What Does the Harrisburg, PA Bankruptcy Mean for Muni Bonds?

Posted on: October 12, 2011

This week, Harrisburg, PA filed for Chapter 9 bankruptcy protection.  Pennsylvania’s capital city was facing $458 million in creditors and claims and a state takeover, according to media reports.  The City Council voted 4-3 to seek bankruptcy protection for Harrisburg, which has a debt burden five times its general-fund budget.  This imbalance was blamed on the “incinerator from hell”— a waste-to-energy incinerator, the renovation of which created $310 million in municipal debt. In December 2010, Pennsylvania declared the city financially distressed.  Including Harrisburg, six communities have filed for bankruptcy in 2011.

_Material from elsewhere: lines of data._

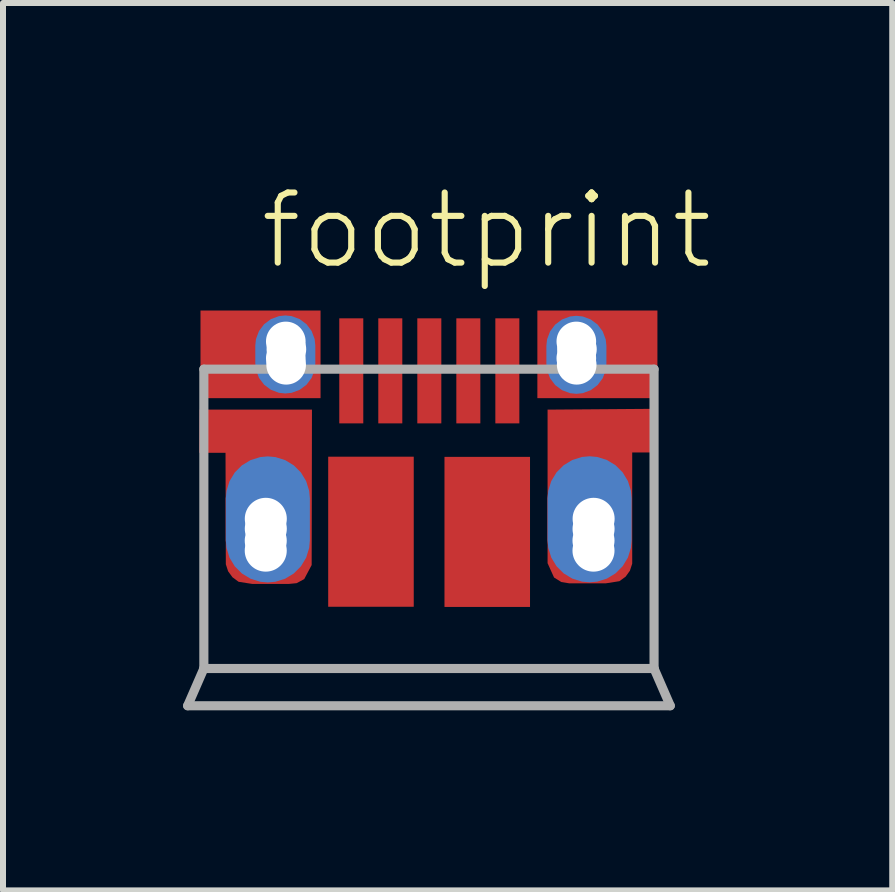
<source format=kicad_pcb>
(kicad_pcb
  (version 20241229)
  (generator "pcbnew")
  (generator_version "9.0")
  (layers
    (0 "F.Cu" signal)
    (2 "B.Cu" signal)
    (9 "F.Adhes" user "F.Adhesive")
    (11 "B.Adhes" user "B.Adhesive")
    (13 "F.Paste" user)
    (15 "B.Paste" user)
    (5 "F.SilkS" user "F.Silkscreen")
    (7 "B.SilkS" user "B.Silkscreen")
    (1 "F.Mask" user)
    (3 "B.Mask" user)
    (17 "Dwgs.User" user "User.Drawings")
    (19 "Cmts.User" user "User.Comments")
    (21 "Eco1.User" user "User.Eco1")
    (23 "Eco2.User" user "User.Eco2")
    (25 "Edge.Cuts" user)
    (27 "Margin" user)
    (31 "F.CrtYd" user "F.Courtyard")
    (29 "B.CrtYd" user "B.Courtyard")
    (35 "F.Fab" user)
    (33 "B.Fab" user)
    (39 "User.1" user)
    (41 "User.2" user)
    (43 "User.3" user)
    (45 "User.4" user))
  (footprint "footprint"
    (layer "F.Cu")
    (at 4.096 3.113)
    (property "Reference" "footprint" (at -2.864 -1.64 0) (layer "F.SilkS") (effects (font (size 1.168 1.168) (thickness 0.102)) (justify left bottom)))
    (fp_poly (pts (xy -1.954 3.25) (xy -2.078 3.484) (xy -2.204 3.552) (xy -2.337 3.565) (xy -2.942 3.565) (xy -3.171 3.529) (xy -3.273 3.454) (xy -3.346 3.354) (xy -3.384 3.237) (xy -3.389 1.38) (xy -3.826 1.38) (xy -3.821 0.66) (xy -1.949 0.66)) (stroke (width 0) (type solid)) (fill yes) (layer "F.Cu"))
    (fp_poly (pts (xy 3.815 1.375) (xy 3.386 1.375) (xy 3.386 3.227) (xy 3.348 3.344) (xy 3.276 3.444) (xy 3.173 3.519) (xy 2.944 3.555) (xy 2.338 3.555) (xy 2.205 3.533) (xy 2.084 3.458) (xy 1.976 3.219) (xy 1.976 0.661) (xy 3.815 0.647)) (stroke (width 0) (type solid)) (fill yes) (layer "F.Cu"))
    (fp_poly (pts (xy 3.868 1.492) (xy 3.487 1.492) (xy 3.487 3.209) (xy 3.471 3.342) (xy 3.411 3.468) (xy 3.313 3.573) (xy 3.065 3.663) (xy 2.291 3.663) (xy 2.165 3.647) (xy 2.046 3.592) (xy 1.947 3.499) (xy 1.862 3.265) (xy 1.862 0.589) (xy 3.868 0.589)) (stroke (width 0) (type solid)) (fill yes) (layer "F.Mask"))
    (fp_poly (pts (xy -1.859 3.132) (xy -1.872 3.237) (xy -1.887 3.36) (xy -1.943 3.479) (xy -2.036 3.578) (xy -2.269 3.663) (xy -3.018 3.663) (xy -3.152 3.646) (xy -3.278 3.587) (xy -3.382 3.489) (xy -3.472 3.24) (xy -3.467 1.515) (xy -3.912 1.515) (xy -3.904 0.589) (xy -1.859 0.589)) (stroke (width 0) (type solid)) (fill yes) (layer "F.Mask"))
    (fp_poly (pts (xy -1.149 0.857) (xy -1.449 0.857) (xy -1.449 -0.823) (xy -1.149 -0.823)) (stroke (width 0) (type solid)) (fill yes) (layer "F.Paste"))
    (fp_poly (pts (xy -0.509 0.857) (xy -0.809 0.857) (xy -0.809 -0.823) (xy -0.509 -0.823)) (stroke (width 0) (type solid)) (fill yes) (layer "F.Paste"))
    (fp_poly (pts (xy 0.141 0.847) (xy -0.159 0.847) (xy -0.159 -0.833) (xy 0.141 -0.833)) (stroke (width 0) (type solid)) (fill yes) (layer "F.Paste"))
    (fp_poly (pts (xy 0.801 0.847) (xy 0.501 0.847) (xy 0.501 -0.833) (xy 0.801 -0.833)) (stroke (width 0) (type solid)) (fill yes) (layer "F.Paste"))
    (fp_poly (pts (xy 1.451 0.857) (xy 1.151 0.857) (xy 1.151 -0.823) (xy 1.451 -0.823)) (stroke (width 0) (type solid)) (fill yes) (layer "F.Paste"))
    (fp_poly (pts (xy 3.83 1.414) (xy 3.398 1.414) (xy 3.385 3.236) (xy 3.291 3.463) (xy 3.182 3.536) (xy 3.058 3.561) (xy 2.315 3.561) (xy 2.111 3.495) (xy 2.031 3.414) (xy 1.981 3.315) (xy 1.964 3.207) (xy 1.964 0.64) (xy 3.83 0.64)) (stroke (width 0) (type solid)) (fill yes) (layer "F.Paste"))
    (fp_poly (pts (xy -1.949 3.233) (xy -1.966 3.341) (xy -2.016 3.44) (xy -2.096 3.52) (xy -2.3 3.586) (xy -3.068 3.586) (xy -3.192 3.561) (xy -3.302 3.488) (xy -3.396 3.261) (xy -3.396 1.433) (xy -3.411 1.402) (xy -3.84 1.402) (xy -3.84 0.64) (xy -1.949 0.64)) (stroke (width 0) (type solid)) (fill yes) (layer "F.Paste"))
    (fp_line (start -4.02 5.594) (end -3.75 4.974) (stroke (width 0.152) (type solid)) (layer "F.Fab"))
    (fp_line (start -3.75 -0.013) (end -3.75 4.974) (stroke (width 0.152) (type solid)) (layer "F.Fab"))
    (fp_line (start -3.75 4.974) (end 3.75 4.974) (stroke (width 0.152) (type solid)) (layer "F.Fab"))
    (fp_line (start 3.75 -0.013) (end -3.75 -0.013) (stroke (width 0.152) (type solid)) (layer "F.Fab"))
    (fp_line (start 3.75 4.974) (end 3.75 -0.013) (stroke (width 0.152) (type solid)) (layer "F.Fab"))
    (fp_line (start 4.02 5.594) (end -4.02 5.594) (stroke (width 0.152) (type solid)) (layer "F.Fab"))
    (fp_line (start 4.02 5.594) (end 3.75 4.974) (stroke (width 0.152) (type solid)) (layer "F.Fab"))
    (pad "" np_thru_hole circle (at -2.719 2.845) (size 0.7 0.7) (drill 0.7) (layers "*.Cu" "*.Mask"))
    (pad "" np_thru_hole circle (at -2.719 3.01) (size 0.7 0.7) (drill 0.7) (layers "*.Cu" "*.Mask"))
    (pad "" np_thru_hole circle (at -2.718 2.48) (size 0.7 0.7) (drill 0.7) (layers "*.Cu" "*.Mask"))
    (pad "" np_thru_hole circle (at -2.718 2.646) (size 0.7 0.7) (drill 0.7) (layers "*.Cu" "*.Mask"))
    (pad "" np_thru_hole circle (at -2.385 -0.475) (size 0.66 0.66) (drill 0.66) (layers "*.Cu" "*.Mask"))
    (pad "" np_thru_hole circle (at -2.385 -0.195) (size 0.66 0.66) (drill 0.66) (layers "*.Cu" "*.Mask"))
    (pad "" np_thru_hole circle (at -2.379 -0.086) (size 0.66 0.66) (drill 0.66) (layers "*.Cu" "*.Mask"))
    (pad "" np_thru_hole circle (at -2.375 -0.345) (size 0.66 0.66) (drill 0.66) (layers "*.Cu" "*.Mask"))
    (pad "" np_thru_hole circle (at 2.455 -0.475) (size 0.66 0.66) (drill 0.66) (layers "*.Cu" "*.Mask"))
    (pad "" np_thru_hole circle (at 2.455 -0.195) (size 0.66 0.66) (drill 0.66) (layers "*.Cu" "*.Mask"))
    (pad "" np_thru_hole circle (at 2.461 -0.086) (size 0.66 0.66) (drill 0.66) (layers "*.Cu" "*.Mask"))
    (pad "" np_thru_hole circle (at 2.465 -0.345) (size 0.66 0.66) (drill 0.66) (layers "*.Cu" "*.Mask"))
    (pad "" np_thru_hole circle (at 2.741 2.842) (size 0.7 0.7) (drill 0.7) (layers "*.Cu" "*.Mask"))
    (pad "" np_thru_hole circle (at 2.741 3.01) (size 0.7 0.7) (drill 0.7) (layers "*.Cu" "*.Mask"))
    (pad "" np_thru_hole circle (at 2.742 2.649) (size 0.7 0.7) (drill 0.7) (layers "*.Cu" "*.Mask"))
    (pad "" np_thru_hole circle (at 2.743 2.48) (size 0.7 0.7) (drill 0.7) (layers "*.Cu" "*.Mask"))
    (pad "7" smd roundrect (at 2.676 2.488 90) (size 2.1 1.4) (layers "*.Cu" "*.Mask") (roundrect_rratio 0.5))
    (pad "D+" smd rect (at 0.006 0.015 90) (size 1.75 0.4) (layers "F.Cu" "F.Mask"))
    (pad "D-" smd rect (at -0.644 0.015 90) (size 1.75 0.4) (layers "F.Cu" "F.Mask"))
    (pad "GND" smd rect (at 1.306 0.015 90) (size 1.75 0.4) (layers "F.Cu" "F.Mask"))
    (pad "ID" smd rect (at 0.656 0.015 90) (size 1.75 0.4) (layers "F.Cu" "F.Mask"))
    (pad "SHEILD2" smd rect (at 2.806 -0.26 90) (size 1.46 2) (layers "F.Cu" "F.Mask" "F.Paste"))
    (pad "SHIELD" smd rect (at -2.806 -0.26 90) (size 1.46 2) (layers "F.Cu" "F.Mask" "F.Paste"))
    (pad "SHIELD3" smd rect (at -0.966 2.695 90) (size 2.5 1.425) (layers "F.Cu" "F.Mask" "F.Paste"))
    (pad "SHIELD4" smd rect (at 0.971 2.698 90) (size 2.5 1.425) (layers "F.Cu" "F.Mask" "F.Paste"))
    (pad "SHIELD5" smd roundrect (at -2.684 2.49 90) (size 2.1 1.4) (layers "*.Cu" "*.Mask") (roundrect_rratio 0.5))
    (pad "SHIELD6" smd roundrect (at 2.676 2.488 90) (size 1.5 1.1) (layers "F.Cu" "F.Mask" "F.Paste") (roundrect_rratio 0.5))
    (pad "SHIELD8" smd roundrect (at -2.684 2.49 90) (size 1.5 1.1) (layers "F.Cu" "F.Mask" "F.Paste") (roundrect_rratio 0.5))
    (pad "SHIELD9" smd roundrect (at -2.393 -0.258 90) (size 1.3 1) (layers "*.Cu" "*.Mask") (roundrect_rratio 0.5))
    (pad "SHIELD10" smd roundrect (at -2.393 -0.258 90) (size 1.3 1) (layers "F.Cu" "F.Mask" "F.Paste") (roundrect_rratio 0.5))
    (pad "SHIELD11" smd roundrect (at 2.462 -0.248 90) (size 1.3 1) (layers "F.Cu" "F.Mask" "F.Paste") (roundrect_rratio 0.5))
    (pad "SHIELD12" smd roundrect (at 2.456 -0.252 90) (size 1.3 1) (layers "*.Cu" "*.Mask") (roundrect_rratio 0.5))
    (pad "VBUS" smd rect (at -1.294 0.015 90) (size 1.75 0.4) (layers "F.Cu" "F.Mask")))
  (gr_rect
    (start -3 -3)
    (end 11.814 11.783)
    (stroke (width 0.1) (type default))
    (fill no)
    (layer "Edge.Cuts")))
</source>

Here are some considerations regarding Harrisburg’s financial troubles for existing and prospective investors:

  • Holders of the incinerator bonds should continue to receive principal and interest payments due to insurance that was purchased from Assured Guaranty upon the issuance of those bonds.
  • Harrisburg’s financial difficulties may be somewhat unique. With an entire budget of less than $60 million, the city incurred more than $300 million in debt over a failed incinerator project. The imbalance is perceived to be an isolated incident.
  • Municipal bond prices recently have been driven down (and yields driven up) for a variety of reasons. In trading on Wednesday, October 12, 2011, prices for tax-exempt bonds finished mostly lower, with yields on AAA-rated, 10-year municipal bonds up three basis points to close at 2.53% on Municipal Market Data’s benchmark triple-A scale. In contrast, yields on 10-year U.S. Treasury notes closed at 2.23%.
  • Diversification continues to be the prudent course. Bond investors should never over commit to any single issuer.